Papers and photograph collection of James and Stevey Bruce, anthropologists, photographers, and filmmakers, specifically of
New Guinea native tribes. The collection contains mainly narratives (scripts) to films of his expeditions, plus many photographs
and slides. Bruce made expeditions from 1961 to 1982 to New Guinea to study, photograph, and film tribes inhabiting many of
the islands, including the John Frum Cult on Vanuatu Island, a cult based on a belief system around the Gods living in the
USA, who are responsible for the "magical" appearance of manufactured items that cannot be fashioned from the jungle or sea;
and other tribes inhabiting Malaita, Solomon Islands and tribes in Indonesia. Many of his photographs, taken principally by
his wife Stevey Bruce, are of ceremonial dances and rituals and document the ceremonial dress of the native tribes as well
as depicting village life.
James Stuart Bruce was born in Butte, Montana June 12, 1919. At the age of six he and his family moved to the island of Cyprus
where his father was the managing director of Cyprus Mines Corporation. James Bruce lived in Cyprus from 1926 to 1938 and
spent three years at school in Beirut, Lebanon.

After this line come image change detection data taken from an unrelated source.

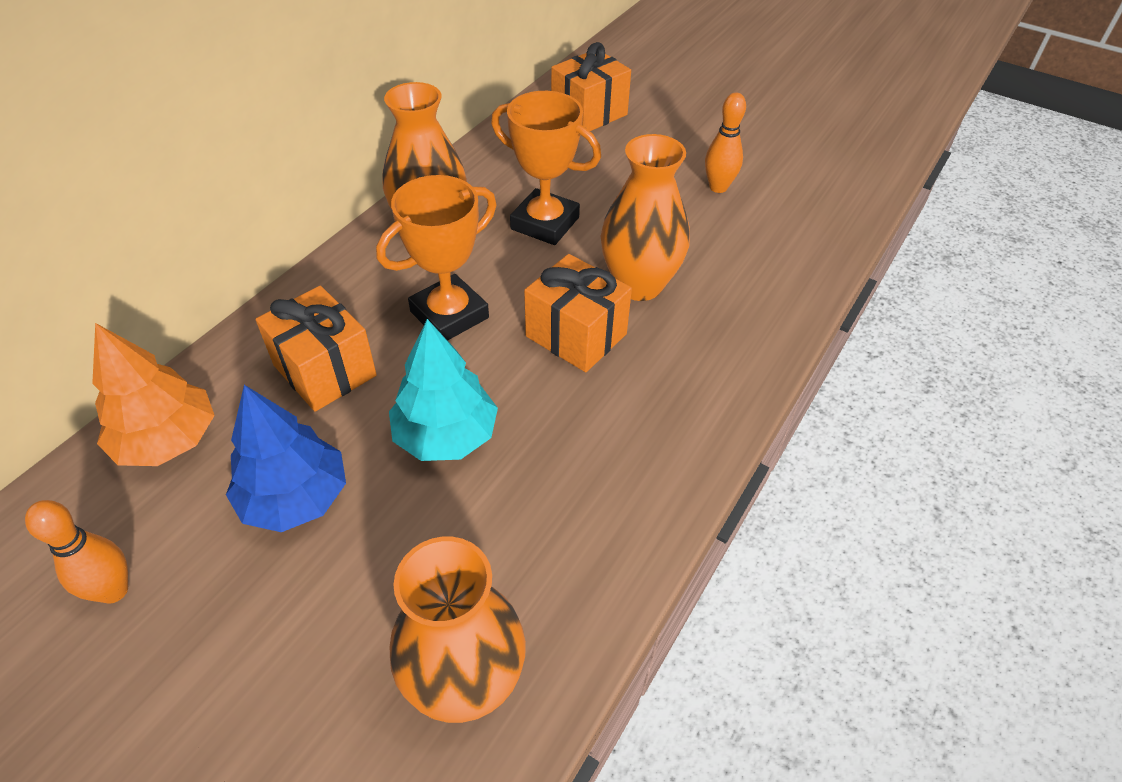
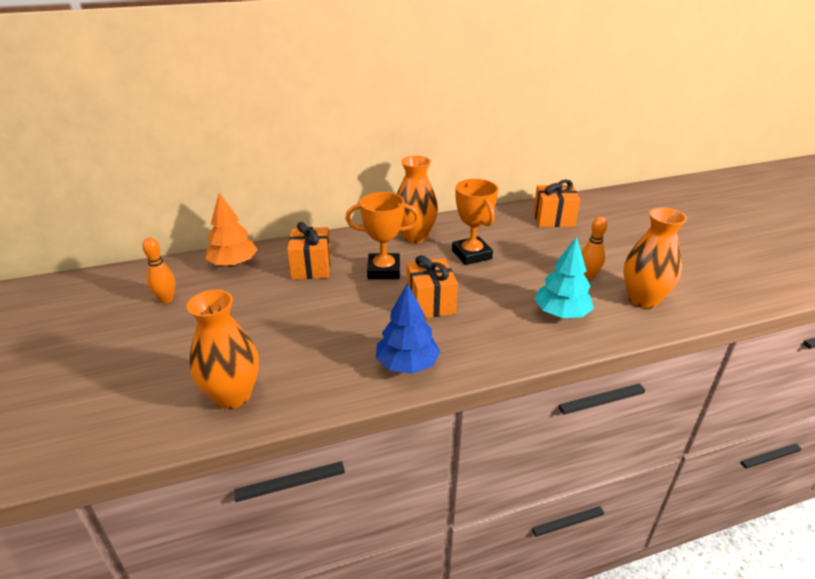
camera: 40 degrees right, 15 degrees down
(295, 498) = (251, 303): blue tree -> blue tree (407, 364)
(446, 435) = (329, 311): turquoise tree -> turquoise tree (561, 313)
(639, 284) = (488, 298): orange vase -> orange vase (643, 299)

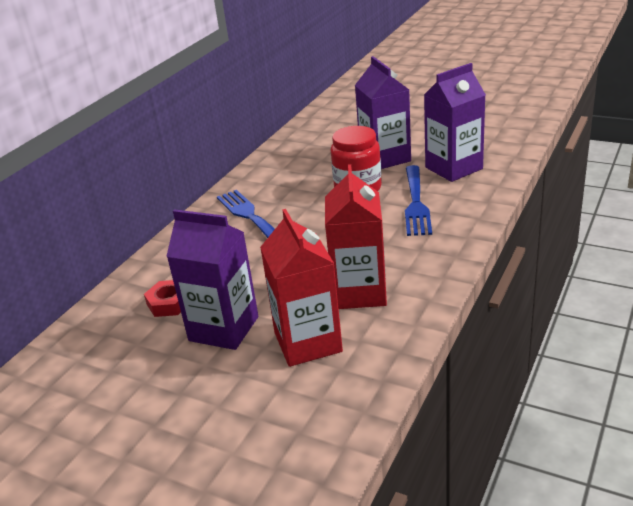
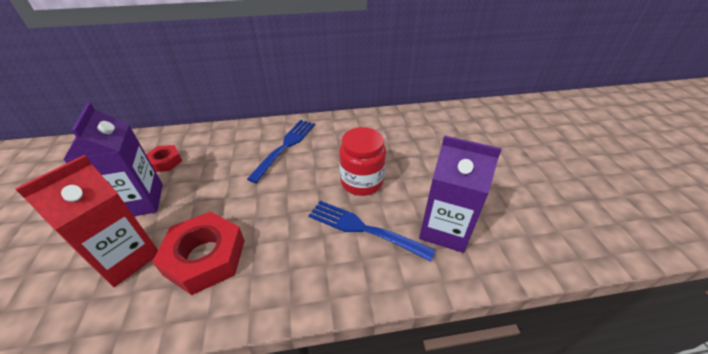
camera: 50 degrees right, 10 degrees up
(359, 292) = (205, 257): red carton -> red nut
(385, 158) = (421, 175): purple carton -> none
(415, 202) = (365, 229): blue fork -> blue fork turned 60 degrees clockwise

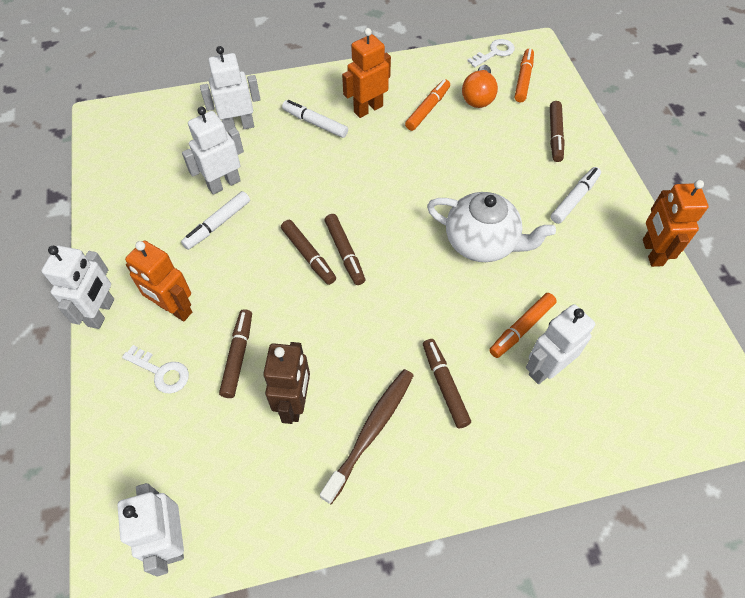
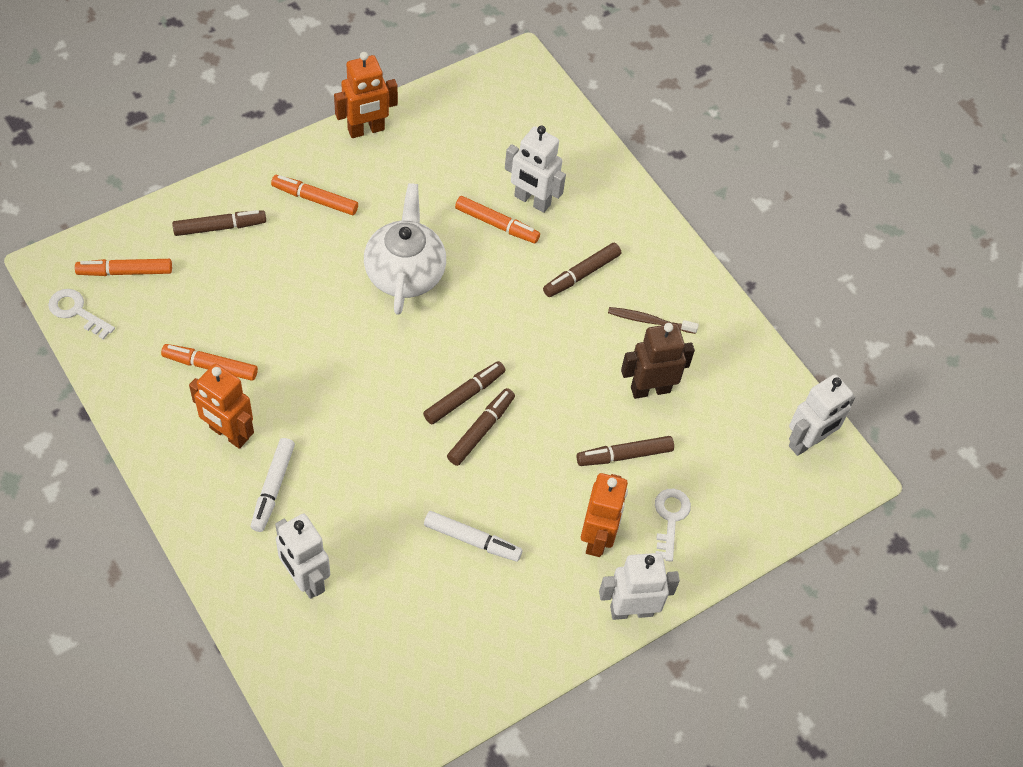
camera: 115 degrees left, 0 degrees up
(224, 184) = (409, 558): white robot -> none
(371, 431) = (649, 321): brown toothbrush -> brown toothbrush, size x0.62
(478, 97) = (172, 315): orange light bulb -> none
(574, 199) = (315, 199): white marker -> orange marker

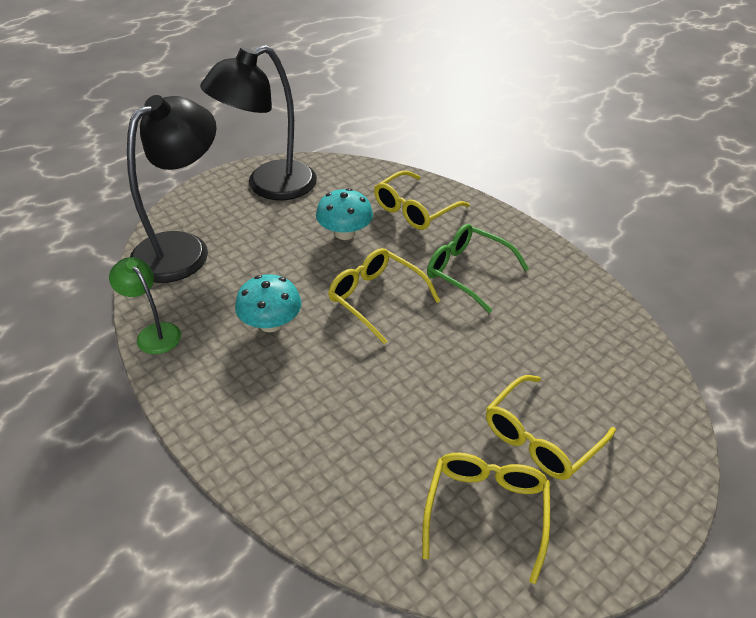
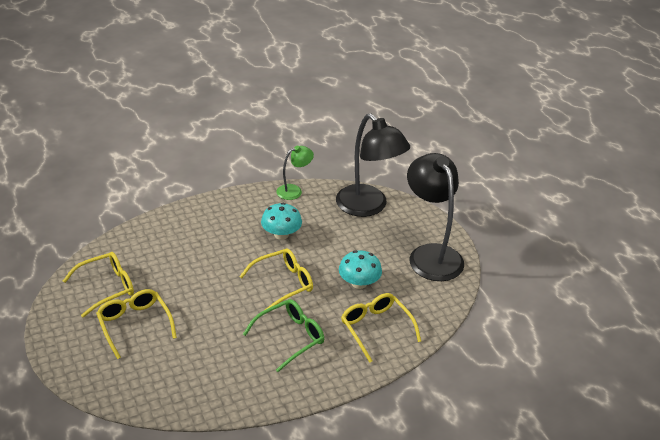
camera: 105 degrees right, 5 degrees down
(486, 511) = (107, 287): yellow glasses -> yellow glasses turned 60 degrees counterclockwise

He then attended Pomona College and graduated with a B.A. in 1942. From
1942 to 1945, James Bruce served in the Army Corps of Engineers with duty in New Guinea and the Philippines. His service
in New Guinea brought him in contact with native tribes and contributed to his interest in studying New Guinea tribes later
on in his life. After the war, from 1947 to 1954, James Bruce was self-employed as a ceramic manufacturer in Pasadena, California.